How to Maximize Your Firm's Value for the Long Term
In the quest for success, the smart money has always gone to solid planning and forward-looking analysis.
Consider politics: The presidential election is well over a year away, but candidates have been laying the groundwork for their campaigns for years, even decades.
In Hollywood, executives are lining up blockbusters for summers to come.
And, even though baseball season is still in full swing, front offices across the country are mining Moneyball sabermetrics to find World Series stars for next year and beyond.
What applies to politics, entertainment and sports also holds true for advisors whose "big wins" are building, growing and maybe even one day selling their RIA firm at an optimal price.
You might get lucky, of course, and, like J. Pierrepont Finch in the Broadway classic, succeed in business without really trying. But counting on that is like counting on winning the lottery to fund your retirement.
Even if selling isn't on your short-term horizon, it's vital to understand the impact that different drivers have on your firm's valuation. After all, valuation is a reflection of the preparation you took to build your business and set your firm apart.
THE BIG 3
Fundamental drivers -- size, revenue (including growth and profitability) and organization -- are important to all would-be buyers. Even if your firm is not on the market, these factors can help determine its competitive vigor. They're the can't-miss metrics that show how vibrant a company actually is and how bright its future could be.
Size is the holy grail of valuation, akin to sitting in the Oval Office, smashing a Hollywood box-office record or bringing home the Commissioner's Trophy. You don't get to scale without getting a lot of other valuation drivers right.
And there's no way around it: Bigger is better.
Bigger firms have more clients to drive revenue. They have greater client diversification to mitigate losses. They have larger staffs so they can add more services and expand their reach. And they can leverage more resources to build their client base without adding significant new costs.
But RIA firms can improve other valuation drivers to fuel their overall growth.
MORE THAN THE BOTTOM LINE
Revenue means more than just this quarter's bottom line. A firm's potential for growth and profitability plays a significant role in its valuation. To evaluate these factors, take a long, hard look at your revenue drivers.
Does your firm have plenty of talented people working toward a shared goal, or is it centered on one or two rainmakers?
Do you have consistent processes for IT, human resources and operations, or are you reinventing the wheel with each new client, hire or tech upgrade?
Can you raise revenue and profitability with new services and capabilities?
How strong is your firm's market recognition, and can all team members serve as persuasive ambassadors for your brand messaging?
The answers can tell the tale of a company whose best days are ahead of it -- or behind it. Having in place the right people, processes, capabilities and marketing can help ensure future growth and profitability.
Implementing an effective pricing structure is also a core component to revenue. Fees that are over or under market rates can negatively impact profitability today and into the future.
"When our firm looks at potential investments, we do a detailed analysis of each client relationship in the context of overall firm growth and potential," says Mark Hurley, CEO of Fiduciary Network, a Dallas-based financing partner for wealth managers. "Now, more than ever, the smart money is focusing on valuation."
Adding new services and capabilities -- such as estate, tax or retirement planning -- can be valuable to the profits of a firm, but only if the offerings are a natural fit. If taxes bore you, for instance, and you don't have the staff to handle an increased workload every spring, this service may end up costing you more in morale and client goodwill than you intended.

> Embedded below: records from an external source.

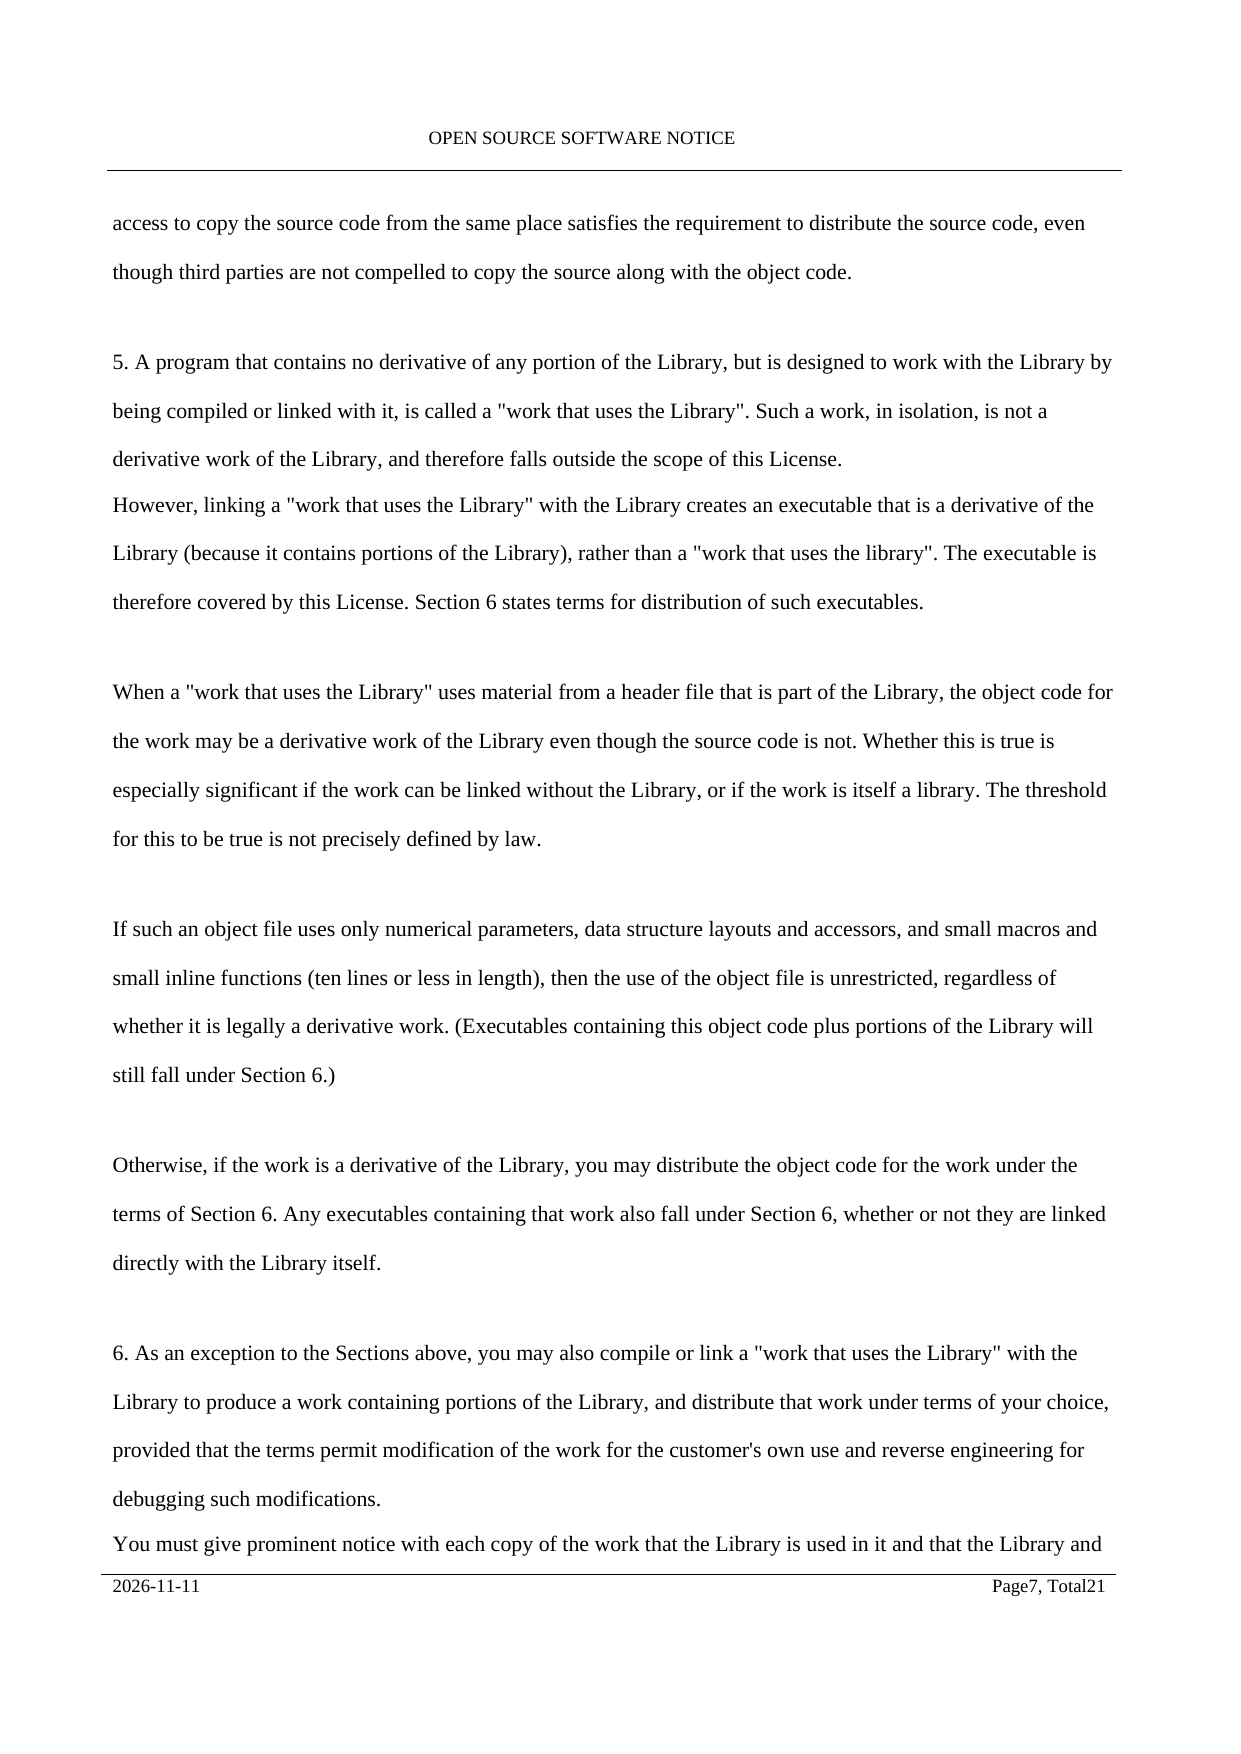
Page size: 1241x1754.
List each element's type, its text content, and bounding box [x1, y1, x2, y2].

text When a "work that uses the Library" uses material from a header file that is part of the Library, the object code for the work may be a derivative work of the Library even though the source code is not. Whether this is true is especially significant if the work can be linked without the Library, or if the work is itself a library. The threshold for this to be true is not precisely defined by law. [112, 676, 1128, 854]
text Otherwise, if the work is a derivative of the Library, you may distribute the object code for the work under the terms of Section 6. Any executables containing that work also fall under Section 6, whether or not they are linked directly with the Library itself. [112, 1148, 1128, 1278]
text 6. As an exception to the Sections above, you may also compile or link a "work that uses the Library" with the Library to produce a work containing portions of the Library, and distribute that work under terms of your choice, provided that the terms permit modification of the work for the customer's own use and reverse engineering for debugging such modifications. [112, 1336, 1128, 1515]
text However, linking a "work that uses the Library" with the Library creates an executable that is a derivative of the Library (because it contains portions of the Library), rather than a "work that uses the library". The executable is therefore covered by this License. Section 6 states terms for distribution of such executables. [112, 488, 1128, 618]
text If such an object file uses only numerical parameters, data structure layouts and accessors, and small macros and small inline functions (ten lines or less in length), then the use of the object file is unrestricted, regardless of whether it is legally a derivative work. (Executables containing this object code plus portions of the Library will still fall under Section 6.) [112, 912, 1128, 1091]
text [112, 206, 1128, 288]
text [112, 1528, 1128, 1560]
text 5. A program that contains no derivative of any portion of the Library, but is designed to work with the Library by being compiled or linked with it, is called a "work that uses the Library". Such a work, in isolation, is not a derivative work of the Library, and therefore falls outside the scope of this License. [112, 345, 1128, 475]
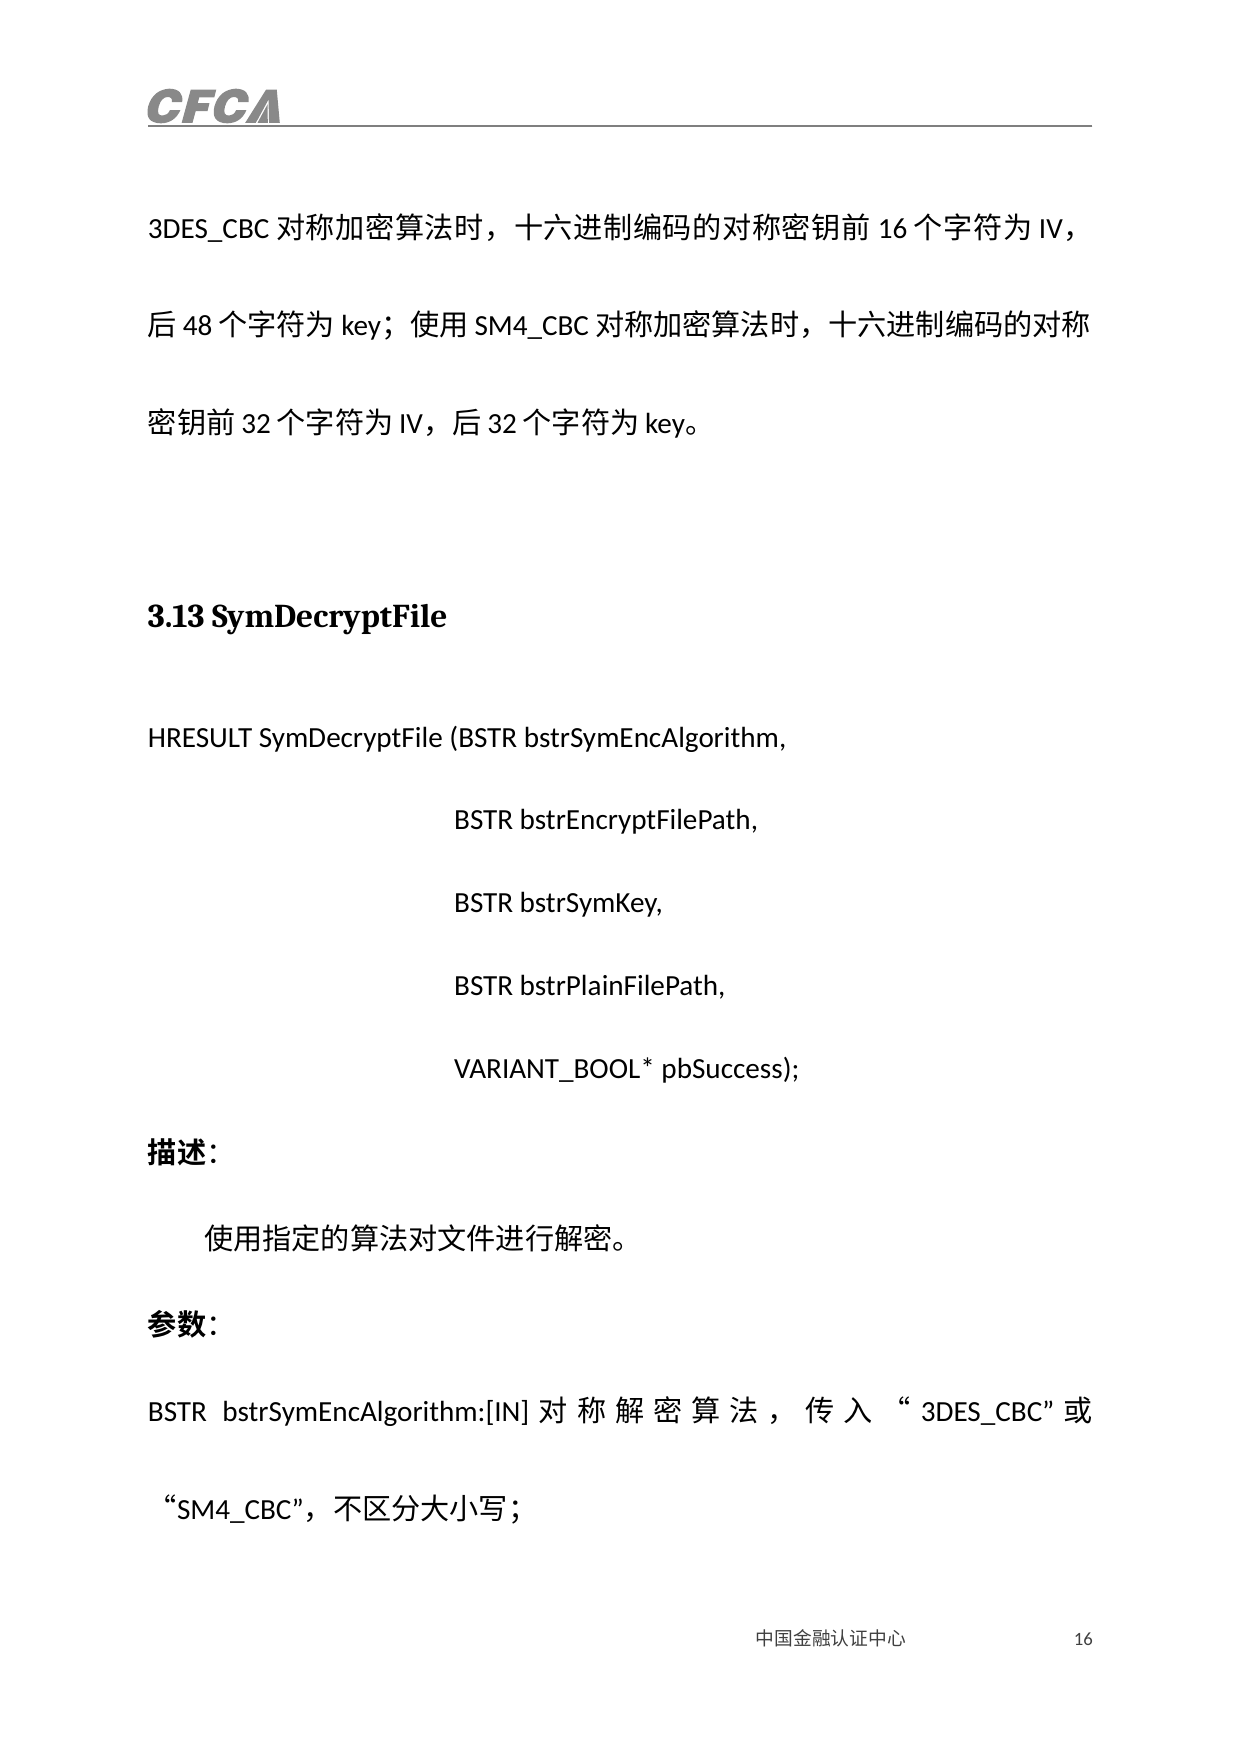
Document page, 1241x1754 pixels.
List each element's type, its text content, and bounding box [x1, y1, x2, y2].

text VARIANT_BOOL* pbSuccess); [148, 1035, 1092, 1100]
subtitle SymDecryptFile [148, 584, 1092, 649]
text BSTR bstrPlainFilePath, [148, 952, 1092, 1017]
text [148, 193, 1092, 453]
text HRESULT SymDecryptFile (BSTR bstrSymEncAlgorithm, [148, 704, 1092, 769]
text BSTR bstrSymEncAlgorithm:[IN]对称解密算法，传入“3DES_CBC”或“SM4_CBC”，不区分大小写； [148, 1376, 1092, 1539]
text BSTR bstrEncryptFilePath, [148, 787, 1092, 852]
text 使用指定的算法对文件进行解密。 [148, 1204, 1092, 1269]
text BSTR bstrSymKey, [148, 869, 1092, 934]
text 参数： [148, 1290, 1092, 1355]
text 描述： [148, 1118, 1092, 1183]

New capabilities have to match your firm's existing skills, client demographics and partnership opportunities. In other words: Don't position yourself as a popcorn flick when you're angling for an Academy Award.
Evaluating your organization includes both the quality of your team and the culture of your firm. These are inherently soft metrics, but you can usually tell a healthy company as soon as you walk into its offices. Phones are ringing, people are active and someone is there to greet you.
You can sense work being done and tell when people are happy to do it.
Culture is an overused buzzword, but it sets the standard for how individuals and teams work together. When clients come to you with complicated situations and complex needs, your team must be willing to work together to get them solutions -- seamlessly.
Firm size, revenue and organization are usually top-of-mind for RIA owners, whether their five- year plan includes a sale or not. Focusing on these fundamental drivers won't change the value of your business overnight. But playing the long game can set you up for success on your own terms.
And, for most advisors, that's the big win.
David Canter is executive vice president, Practice Management and Consulting, for Fidelity Clearing and Custody, where he is responsible for leading the development of a comprehensive Practice Management program structured around helping advisors accelerate growth, streamline their operations and manage risk.